Copy out every text line in the rows below without changing anything, and leave the pictures out of your answer.

* begin LISTING *

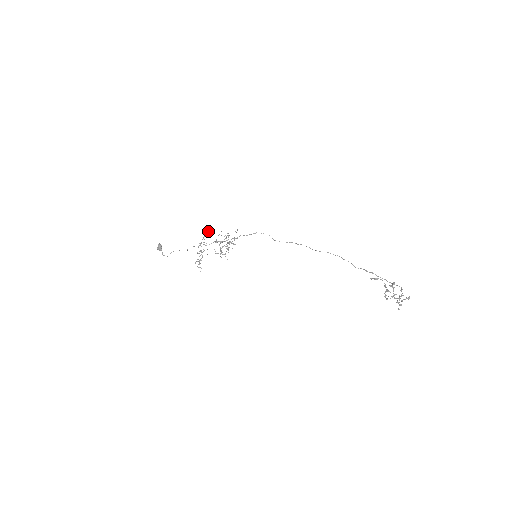
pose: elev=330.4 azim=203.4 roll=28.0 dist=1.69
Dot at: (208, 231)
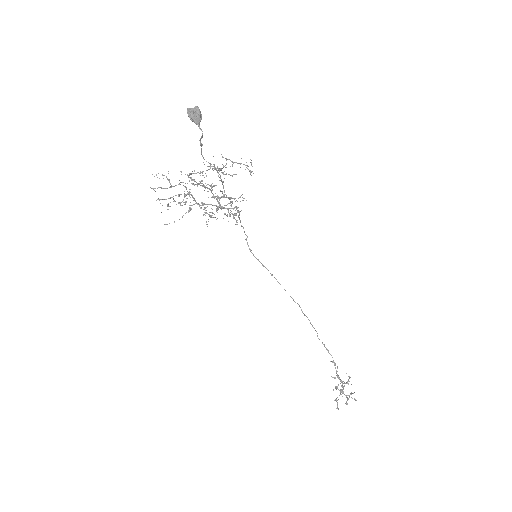
Dot at: occluded
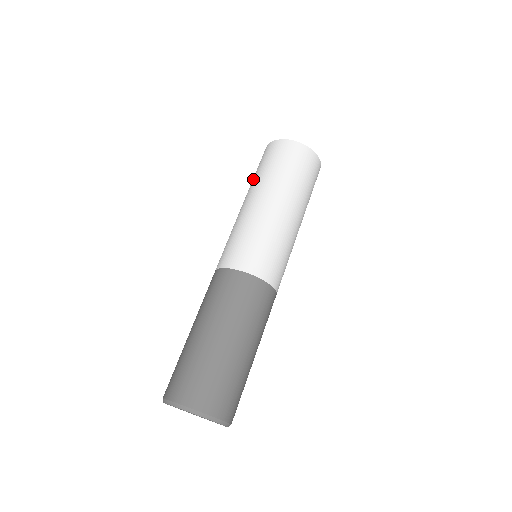
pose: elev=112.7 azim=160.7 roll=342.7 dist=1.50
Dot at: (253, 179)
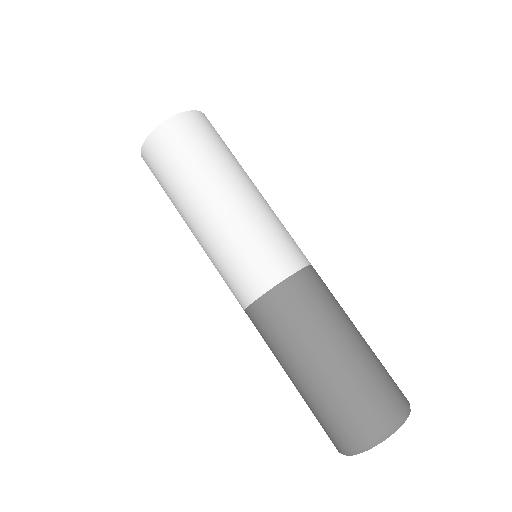
Dot at: occluded
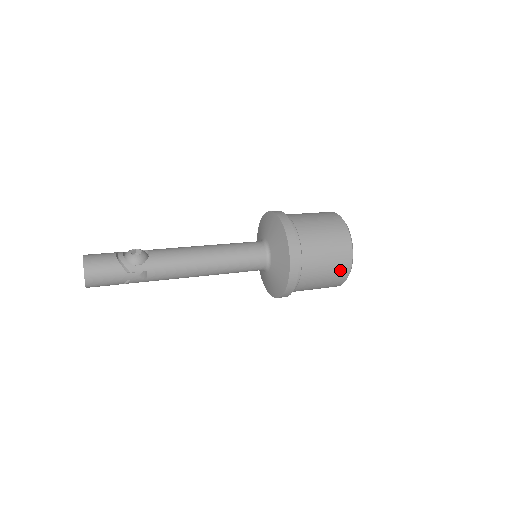
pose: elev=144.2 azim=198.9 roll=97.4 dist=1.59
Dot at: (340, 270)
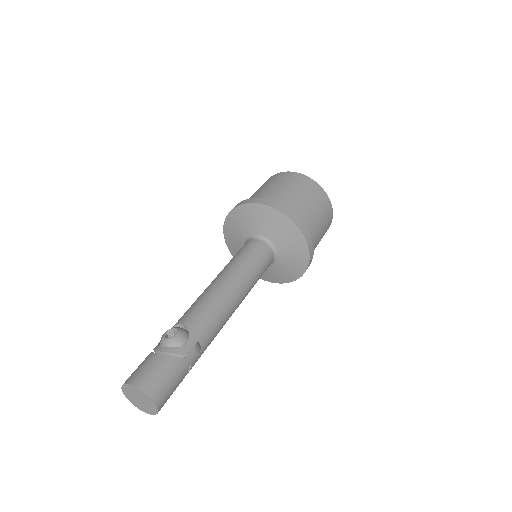
Dot at: (326, 210)
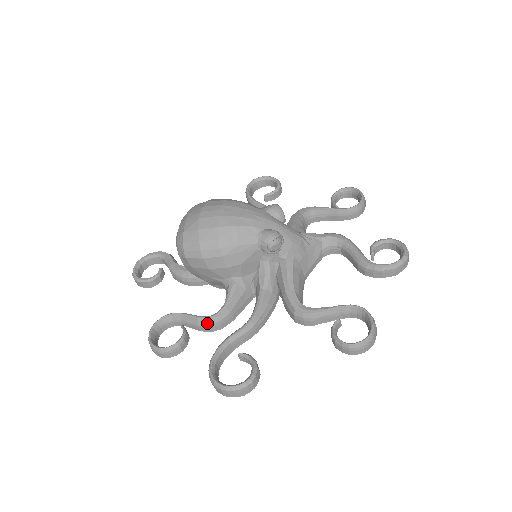
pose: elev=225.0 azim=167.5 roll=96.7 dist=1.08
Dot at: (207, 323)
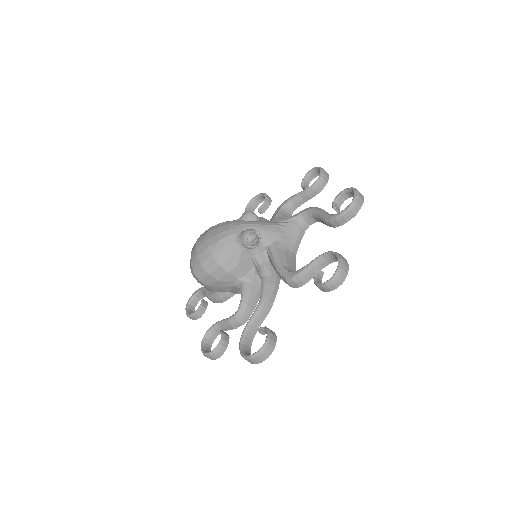
Dot at: (234, 320)
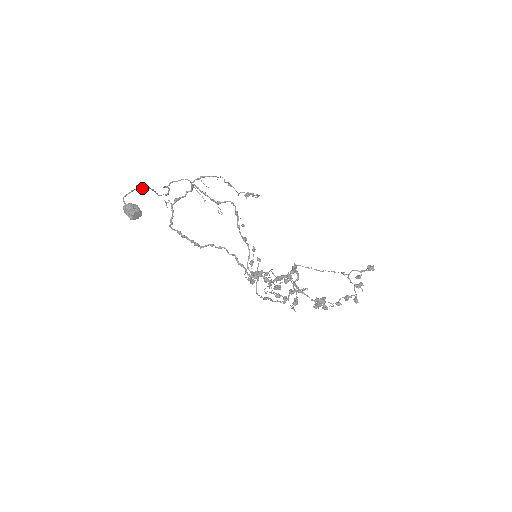
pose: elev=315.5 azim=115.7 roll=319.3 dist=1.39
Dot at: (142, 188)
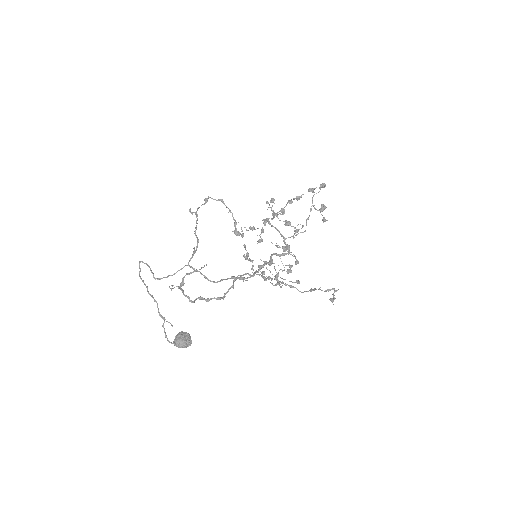
Dot at: (158, 310)
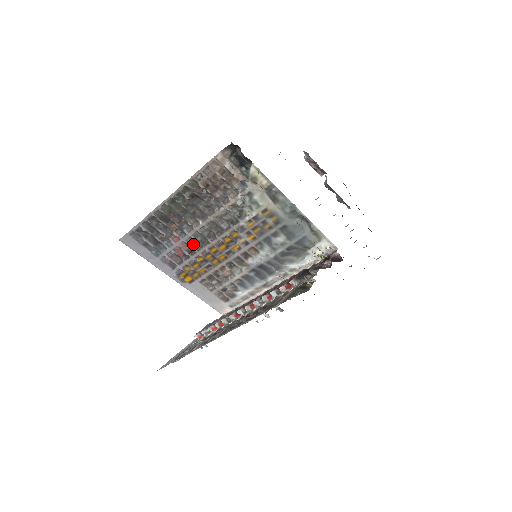
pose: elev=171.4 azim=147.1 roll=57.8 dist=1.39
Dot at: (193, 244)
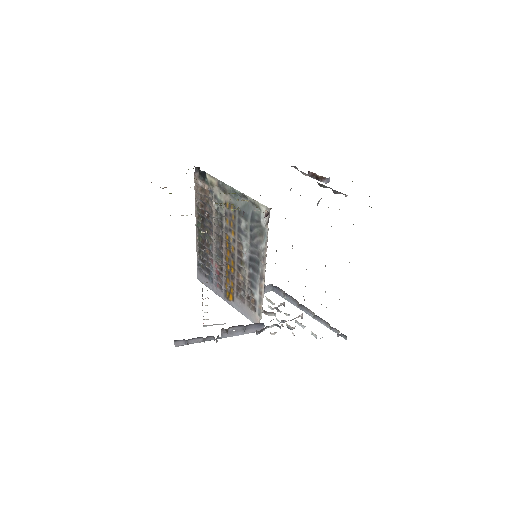
Dot at: (219, 261)
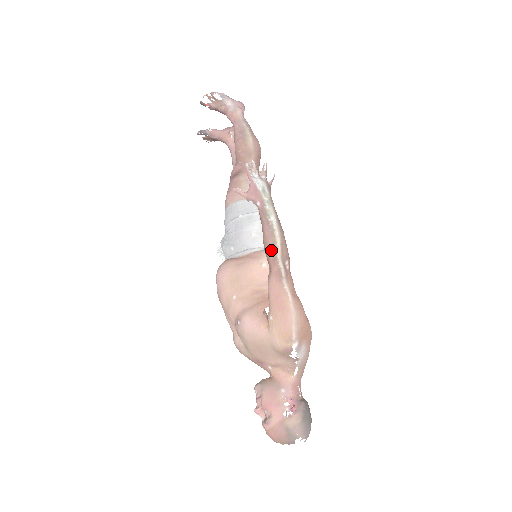
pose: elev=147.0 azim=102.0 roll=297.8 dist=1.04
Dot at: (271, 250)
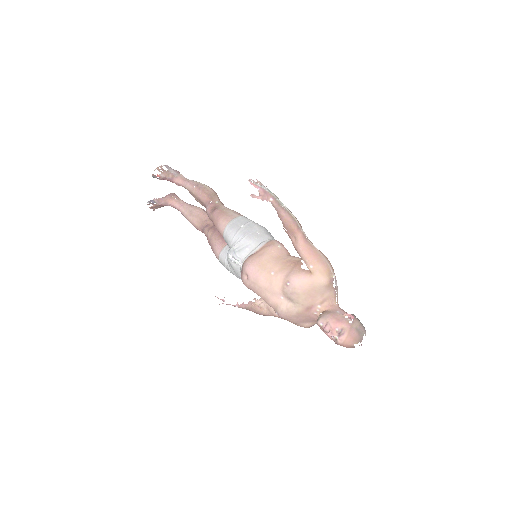
Dot at: (293, 223)
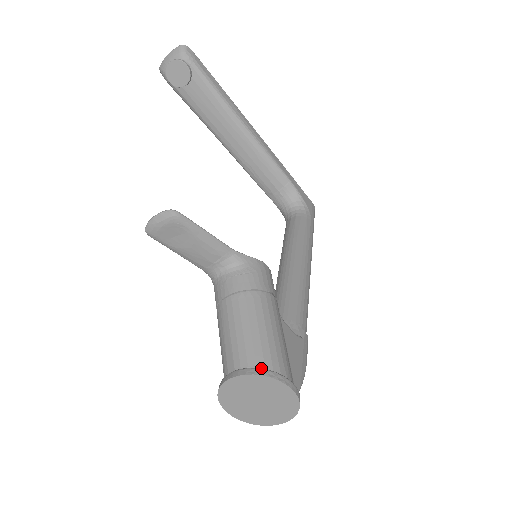
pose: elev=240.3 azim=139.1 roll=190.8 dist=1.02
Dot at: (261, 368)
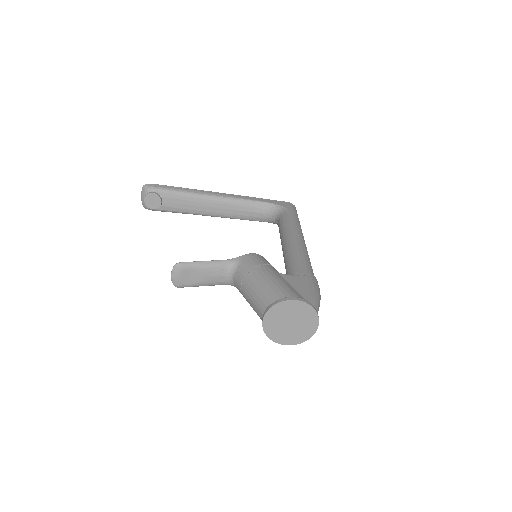
Dot at: (272, 303)
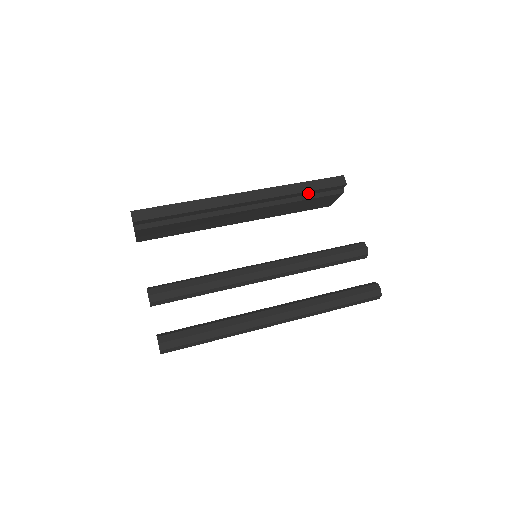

* end LISTING *

▶ _WORKED SOLUTION_
pose: elev=330.4 azim=203.4 roll=28.0 dist=1.69
Dot at: (208, 231)
Dot at: occluded
pose: elev=112.7 azim=160.7 roll=342.7 dist=1.50
Dot at: (253, 179)
Dot at: occluded
pose: elev=144.2 azim=198.9 roll=97.4 dist=1.59
Dot at: (340, 270)
Dot at: (326, 210)
pose: elev=225.0 azim=167.5 roll=96.7 dist=1.08
Dot at: (207, 323)
Dot at: (234, 320)
pose: elev=315.5 azim=115.7 roll=319.3 dist=1.39
Dot at: (142, 188)
Dot at: (158, 310)
pose: elev=171.4 azim=147.1 roll=57.8 dist=1.39
Dot at: (193, 244)
Dot at: (219, 261)
pose: elev=147.0 azim=102.0 roll=297.8 dist=1.04
Dot at: (271, 250)
Dot at: (293, 223)
pose: elev=240.3 azim=139.1 roll=190.8 dist=1.02
Dot at: (261, 368)
Dot at: (272, 303)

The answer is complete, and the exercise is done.